◆ What you need to do ◆
(a) Reproduce the Wilson v. Kelly opinion word for word from "Bennie Kelly, Warden, Respondent" up to and including "overrule Wilson's objections.".
(b) Keep writing the Wilson v. Kelly opinion, starting right after its last sentence.

◆ Provided passage ◆
- - - - -
United States District Court, N.D. Ohio, Western Division

March 9, 2017

Andre L. Wilson, Petitioner
v.
Bennie Kelly, Warden, Respondent

          MEMORANDUM OPINION

          Jeffrey J. Helmick United States District Judge

         I. Introduction

         On July 26, 2013, Petitioner Andre L. Wilson, with the assistance of counsel, filed a petition for a writ of habeas corpus with this court pursuant to 28 U.S.C. § 2254. (Doc. No. 1). The matter was referred to Magistrate Judge James R. Knepp, II for a Report and Recommendation (“R & R”). Magistrate Judge Knepp recommends I dismiss Wilson's petition. (Doc. No. 10). Wilson filed objections to the R & R. (Doc. No. 13). For the reasons stated below, I adopt Magistrate Judge Knepp's recommendation to dismiss Wilson's petition and overrule Wilson's objections.

         II. Background

         Magistrate Judge Knepp accurately and comprehensively set forth the procedural background of this case, and I adopt those sections of the R & R in full. (Doc. No. 10 at 1-7).

         In 2010, Wilson was indicted for a crime committed in 2008 including multiple counts of aggravated murder and kidnapping with firearm specifications, plus one count of having weapons under disability for a crime that had been committed in 2008. (Doc. No. 5-1, Ex. 1). After a jury trial, Wilson was acquitted of one count of aggravated murder, but found guilty of one count of the lesser-included offense of murder, one count of aggravated murder, and one count of kidnapping, all with a firearm specification. (Doc. No. 5-1, Ex. 7). In addition, Wilson was found guilty of having weapons under disability. Id.
- - - - -
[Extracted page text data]
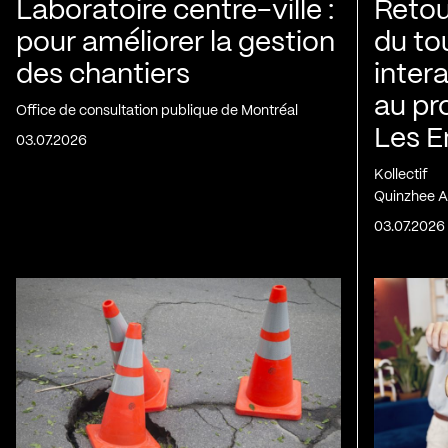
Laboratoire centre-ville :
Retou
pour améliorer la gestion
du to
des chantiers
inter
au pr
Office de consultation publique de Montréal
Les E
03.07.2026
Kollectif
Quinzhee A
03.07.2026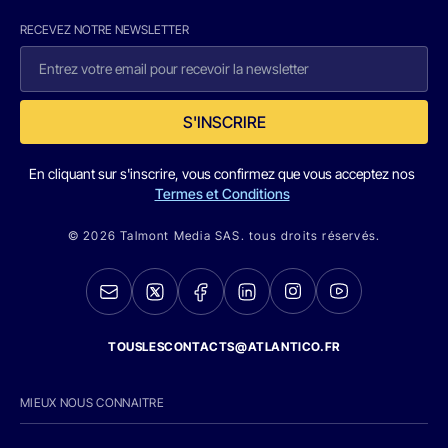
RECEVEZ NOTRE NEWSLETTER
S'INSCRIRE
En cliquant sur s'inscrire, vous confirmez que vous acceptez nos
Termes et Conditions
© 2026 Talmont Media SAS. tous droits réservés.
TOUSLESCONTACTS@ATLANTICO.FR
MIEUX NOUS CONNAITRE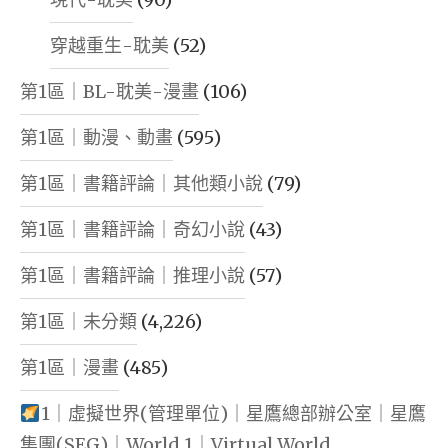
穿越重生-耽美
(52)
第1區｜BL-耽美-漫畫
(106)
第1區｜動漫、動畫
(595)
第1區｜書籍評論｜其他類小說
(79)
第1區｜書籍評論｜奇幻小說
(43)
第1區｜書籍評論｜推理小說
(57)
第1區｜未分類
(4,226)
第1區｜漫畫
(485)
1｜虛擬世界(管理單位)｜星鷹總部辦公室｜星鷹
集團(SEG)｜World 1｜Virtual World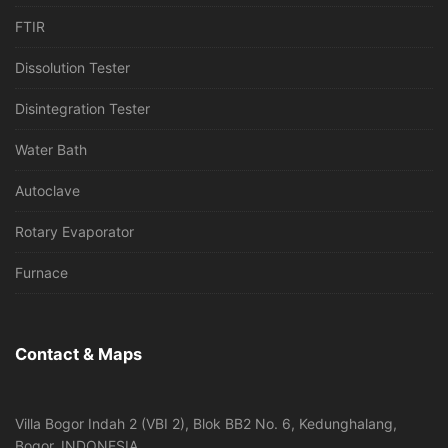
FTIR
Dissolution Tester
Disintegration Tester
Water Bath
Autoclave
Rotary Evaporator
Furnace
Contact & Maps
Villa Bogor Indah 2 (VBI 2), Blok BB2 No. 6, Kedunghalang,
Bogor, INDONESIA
- - - - -
◆ Answer set ◆
(a)
Bennie Kelly, Warden, Respondent

          MEMORANDUM OPINION

          Jeffrey J. Helmick United States District Judge

         I. Introduction

         On July 26, 2013, Petitioner Andre L. Wilson, with the assistance of counsel, filed a petition for a writ of habeas corpus with this court pursuant to 28 U.S.C. § 2254. (Doc. No. 1). The matter was referred to Magistrate Judge James R. Knepp, II for a Report and Recommendation (“R & R”). Magistrate Judge Knepp recommends I dismiss Wilson's petition. (Doc. No. 10). Wilson filed objections to the R & R. (Doc. No. 13). For the reasons stated below, I adopt Magistrate Judge Knepp's recommendation to dismiss Wilson's petition and overrule Wilson's objections.

(b)
         The conviction for murder, aggravated murder, and kidnapping were allied offenses under O.R.C. § 2945.21(A); the prosecutor chose to proceed in sentencing for the aggravated murder conviction. (Doc. No. 5-1, Ex. 8). Wilson was sentenced to life with the possibility of parole after 33 years for aggravated murder with a firearm specification and three years, to be served concurrently, for the conviction of having weapons under disability. Id.

         On February 4, 2011, Wilson, with the assistance of counsel, filed a notice of appeal with the Ohio Eighth District Court of Appeals citing eleven grounds of error. (Doc. No. 5-1, Ex. 10). The Ohio Court of Appeals affirmed the trial court judgment (Doc. No. 5-1, Ex. 13) and denied Wilson's application for reconsideration. (Doc. No. 5-1, Exs. 14 & 16). Wilson timely appealed to the Supreme Court of Ohio, citing the same eleven grounds of error. (Doc. No. 5-1, Ex. 18). The Supreme Court of Ohio denied leave to appeal and dismissed the appeal as “not involving any substantial constitutional question.” (Doc. 5-1, Ex. 20).

         Wilson, with the assistance of counsel, filed his petition for a writ of habeas corpus relief under § 2254 on July 26, 2013. (Doc. No. 1). The seven grounds of relief asserted in the petition were previously asserted as eleven grounds in the state appeals process. (Doc. No. 1 & Doc. No. 5-1, Exs. 10 & 18).

         III. Standard of Review

         A district court may conduct a de novo review of “any part of the magistrate judge's disposition that has been properly objected to. The district judge may accept, reject, or modify the recommended disposition, receive further evidence, or return the matter to the magistrate judge with instructions.” Fed.R.Civ.P. 72(b)(3). See also Local Rule 72.3(b). A general objection to a magistrate's report and recommendation which fails to specify the issues of contention does not satisfy the requirement. The objections must be clear enough to enable the district court to discern those issues that are dispositive and contentious. Miller v. Currie, 50 F.3d 373, 380 (6th Cir. 1995). So long as a party was properly informed of the consequences of failing to object, a general objection constitutes waiver of subsequent review by the district court.

         IV. Discussion

         Wilson offered no objection to Grounds One or Four in his objections to Magistrate Judge Knepp's R & R. (Doc. No. 13). I will address his objections to the remaining five Grounds: Two, Three, Five, Six, and Seven.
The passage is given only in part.